Celebrating 15 Years of Eco Drama!

This September, as Eco Drama turns 15, we are taking a moment to reflect on some of the highlights of 15 years of theatre, creative learning and practical action for nature, which we have been privileged to make happen with children, young people and communities across Scotland.

Eco Drama was founded in September 2007 as an arts-based response to climate change and the ecological challenges facing us on a local and global scale. Our vision was that the arts, in particular drama, storytelling and theatre, should become increasingly recognized as powerful tools through which to explore and re-imagine our relationship to the natural world. 15 years on our goal remains unchanged – to inspire wonder, curiosity and care for nature in all we do.  

Our very first production was The Isle of Egg – a play about climate change, positive thinking and the power of community spirit, inspired by the real island of Eigg and all they have done to become a more sustainable island. We had the most memorable show launch on the island, and even had two members of the Eigg community subsequently join Eco Drama’s Board of Directors, Maggie Fyffe and Lucy Conway, who helped to support and encourage Eco Drama forward in the early years. Much has changed since that first production, for the company and in the world, but one of the key sentiments of the show remains across all we do, that we can all play a part and that every small action amounts to greater change. As the closing song in the show went – ‘anyone can be a green island…a tower block, a classroom or a village, working together, that’s the way to be’.

Another highlight has been touring our production The Forgotten Orchard in schools, theatres, community venues and at Harvest Festivals, Apple Days and Science Festivals across Scotland. The play has excited thousands of children (and adults) about Scotland’s rich orchard heritage, and in collaboration with schools and communities who have watched the production, we have planted 43 school orchards across Glasgow to date, and 1 community orchard in Townhead in Glasgow City Centre. Our passion for linking up the arts and culture with positive, practical action for the environment remains strong and we can’t wait to deliver another ‘Forgotten Orchard’ project next year, with more orchards to be planted in communities across Glasgow.

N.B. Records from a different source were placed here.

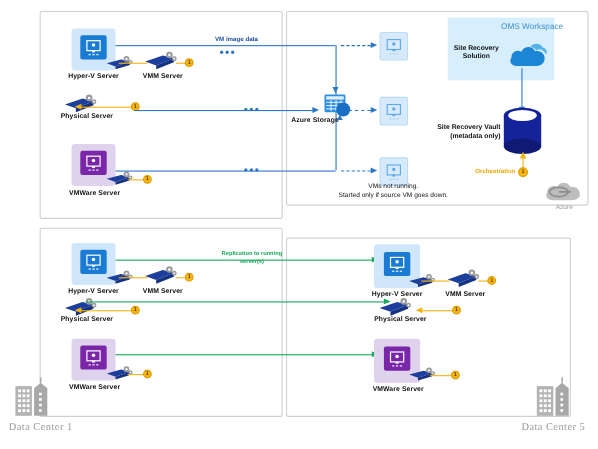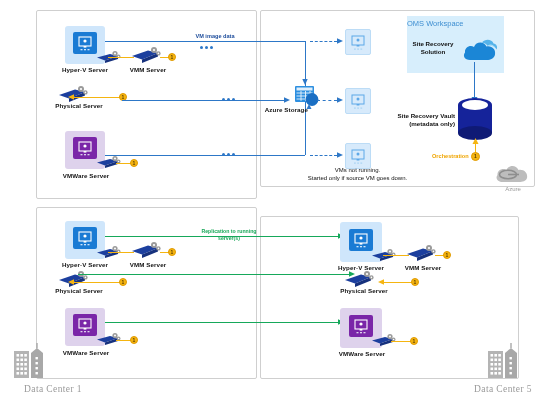--- a/index.html
+++ b/index.html
@@ -322,21 +322,21 @@
       <rect x="10.6" y="15" width="2.8" height="1.5" fill="#5da8e8"></rect>
       <rect x="8" y="18.5" width="1.8" height="1.2" fill="#a9d3f3"></rect>
       <rect x="11.2" y="18.5" width="1.8" height="1.2" fill="#a9d3f3"></rect>
       <rect x="14.4" y="18.5" width="1.8" height="1.2" fill="#a9d3f3"></rect>
     </svg>
   </div>
   <div class="note" style="left:285px;top:166px;width:145px;">VMs not running.</div>
   <div class="note" style="left:285px;top:174px;width:145px;">Started only if source VM goes down.</div>
 
   <div class="abs" style="left:407px;top:16px;width:97px;height:57px;background:#d7eefc;"></div>
-  <div class="oms-title" style="left:407px;top:19px;width:105px;text-align:left;">OMS Workspace</div>
+  <div class="oms-title" style="left:407px;top:19px;width:105px;text-align:right;">OMS Workspace</div>
   <div class="blk-label" style="left:404px;top:40px;width:58px;">Site Recovery</div>
   <div class="blk-label" style="left:404px;top:48px;width:58px;">Solution</div>
   <svg class="abs" style="left:462px;top:33px;" width="36" height="30" viewBox="0 0 36 30">
     <path d="M8 27 C2.5 27 0.5 22.5 3 19.5 C2.5 14.5 8 11.5 12 14 C14 8.5 22 8 24.5 13.5 C30 12.5 34 16.5 33 21.5 C32.2 25.5 28.5 27 25 27 Z" fill="#1b86d6"></path>
     <path d="M20 9.5 C23 5.5 30 6 31.5 10.5 C34.5 10.8 36 14 34.5 16.5 C33 13 29 11.5 25.5 12.8 C24.3 11 22.2 9.8 20 9.5 Z" fill="#55b3ea"></path>
     <path d="M26 12.2 C28.6 10.5 32.2 11.8 33 14.8 C31.2 13 28.4 12.4 26 12.2 Z" fill="#a9dcf7"></path>
   </svg>
 
   <div class="vline blue" style="left:474px;top:62px;height:38px;"></div>
   <svg class="abs" style="left:470px;top:95px;" width="9" height="9" viewBox="0 0 9 9">
@@ -576,21 +576,21 @@
         <rect x="12.3" y="24.5" width="2.6" height="2.6"></rect>
       <rect x="4.5" y="29" width="2.6" height="2.6"></rect>
         <rect x="8.4" y="29" width="2.6" height="2.6"></rect>
         <rect x="12.3" y="29" width="2.6" height="2.6"></rect>
       <rect x="23.5" y="14" width="2.4" height="2.4"></rect>
         <rect x="23.5" y="19" width="2.4" height="2.4"></rect>
       <rect x="23.5" y="24" width="2.4" height="2.4"></rect>
         <rect x="23.5" y="29" width="2.4" height="2.4"></rect>
     </g>
   </svg>
-  <div class="dc-label" style="left:8px;top:384px;margin-left:16px;">Data Center 1</div>
+  <div class="dc-label" style="left:8px;top:384px;">Data Center 1</div>
 
   <svg class="abs" style="left:486px;top:343px;" width="34" height="36" viewBox="0 0 34 36">
     <rect x="2" y="8" width="15" height="27" fill="#b4b4b4"></rect>
     <polygon points="19,35 19,10 25,5 31,10 31,35" fill="#a8a8a8"></polygon>
     <line x1="25" y1="5" x2="25" y2="0" stroke="#a8a8a8" stroke-width="1.4"></line>
     <g fill="#ffffff">
       <rect x="4.5" y="11" width="2.6" height="2.6"></rect>
         <rect x="8.4" y="11" width="2.6" height="2.6"></rect>
         <rect x="12.3" y="11" width="2.6" height="2.6"></rect>
       <rect x="4.5" y="15.5" width="2.6" height="2.6"></rect>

Despite the difficulties of the past two years, we are proud to have delivered and produced the Future Calling project with young people during the first lockdown in 2020. The visionary messages in the film below are full of hope and possibility for a future with greater environmental harmony.

This post will become too long to highlight everything, but to finish, it feels right to highlight our most ambitious and treasured projects to date; Uprooted, which featured Scotland’s first Living Stage, and Out to Play, our longest running project since 2015 which is about to deliver its biggest year to date. This video made by Mike Rea illustrates both projects beautifully. We love looking back on this film to watch the children’s interviews at the end!

At this big milestone, we’d like to thank all of our past and present collaborators, past and present staff and Board members and all of the children, young people, schools, venues, communities and funders we’ve worked with over the last 15 years.

Our passion for the cause continues as we celebrate our 15th year, and we go forward with a renewed sense of purpose to continue nurturing curiosity, wonder and care for our natural world so that we all may live on a more equitable and healthy planet.